We compile and run the test; it passes. Time to add some more tests. The simplest remaining possibilities are tests involving just weekdays, rather than weekends. So let’s add tests for weekdays.

let tests = "test suite for next_weekday" >::: [
  "tue_after_mon"  >:: (fun _ -> assert_equal Tuesday (next_weekday Monday));
  "wed_after_tue"  >:: (fun _ -> assert_equal Wednesday (next_weekday Tuesday));
  "thu_after_wed"  >:: (fun _ -> assert_equal Thursday(next_weekday Wednesday));
  "fri_after_thu"  >:: (fun _ -> assert_equal Friday (next_weekday Thursday));
]

We compile and run the tests; many fail. That’s good! We add new functionality:

  let next_weekday d =
    match d with
    | Monday -> Tuesday
    | Tuesday -> Wednesday
    | Wednesday -> Thursday
    | Thursday -> Friday
    | _ -> failwith "Unimplemented"

We compile and run the tests; they pass. At this point we could move on to handling weekends, but we should first notice something about the tests we’ve written: they involve repeating a lot of code. In fact, we probably wrote them by copying-and-pasting the first test, then modifying it for the next three. That’s a sign that we should refactor the code. (As we did before with the sum function we were testing.)

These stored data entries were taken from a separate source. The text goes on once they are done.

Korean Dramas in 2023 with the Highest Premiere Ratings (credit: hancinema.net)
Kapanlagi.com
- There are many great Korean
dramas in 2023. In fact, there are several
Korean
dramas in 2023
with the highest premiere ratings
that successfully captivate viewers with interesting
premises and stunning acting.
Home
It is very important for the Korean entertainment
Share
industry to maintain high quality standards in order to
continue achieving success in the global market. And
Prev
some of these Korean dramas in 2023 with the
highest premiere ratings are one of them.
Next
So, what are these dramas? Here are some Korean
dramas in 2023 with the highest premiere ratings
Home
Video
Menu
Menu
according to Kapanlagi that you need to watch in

Let’s abstract a function that creates test cases for next_weekday:

let make_next_weekday_test name expected_output input =
  name >:: (fun _ -> assert_equal expected_output (next_weekday input))

let tests = "test suite for next_weekday" >::: [
  make_next_weekday_test "tue_after_mon" Tuesday Monday;
  make_next_weekday_test "wed_after_tue" Wednesday Tuesday;
  make_next_weekday_test "thu_after_wed" Thursday Wednesday;
  make_next_weekday_test "fri_after_thu" Friday Thursday;
]

Now we finish the testing and implementation by handling weekends. First we add some test cases:

  ...
  make_next_weekday_test "mon_after_fri" Monday Friday;
  make_next_weekday_test "mon_after_sat" Monday Saturday;
  make_next_weekday_test "mon_after_sun" Monday Sunday;
  ...

Then we finish the function:

let next_weekday d =
  match d with
  | Monday -> Tuesday
  | Tuesday -> Wednesday
  | Wednesday -> Thursday
  | Thursday -> Friday
  | Friday -> Monday
  | Saturday -> Monday
  | Sunday -> Monday

Of course, most people could write that function without errors even if they didn’t use TDD. But rarely do we implement functions that are so simple.

Process. Let’s review the process of TDD:

  • Write a failing unit test case. Run the test suite to prove that the test case fails.

  • Implement just enough functionality to make the test case pass. Run the test suite to prove that the test case passes.

  • Improve code as needed. In the example above we refactored the test suite, but often we’ll need to refactor the functionality being implemented.

  • Repeat until you are satisfied that the test suite provides evidence that your implementation is correct.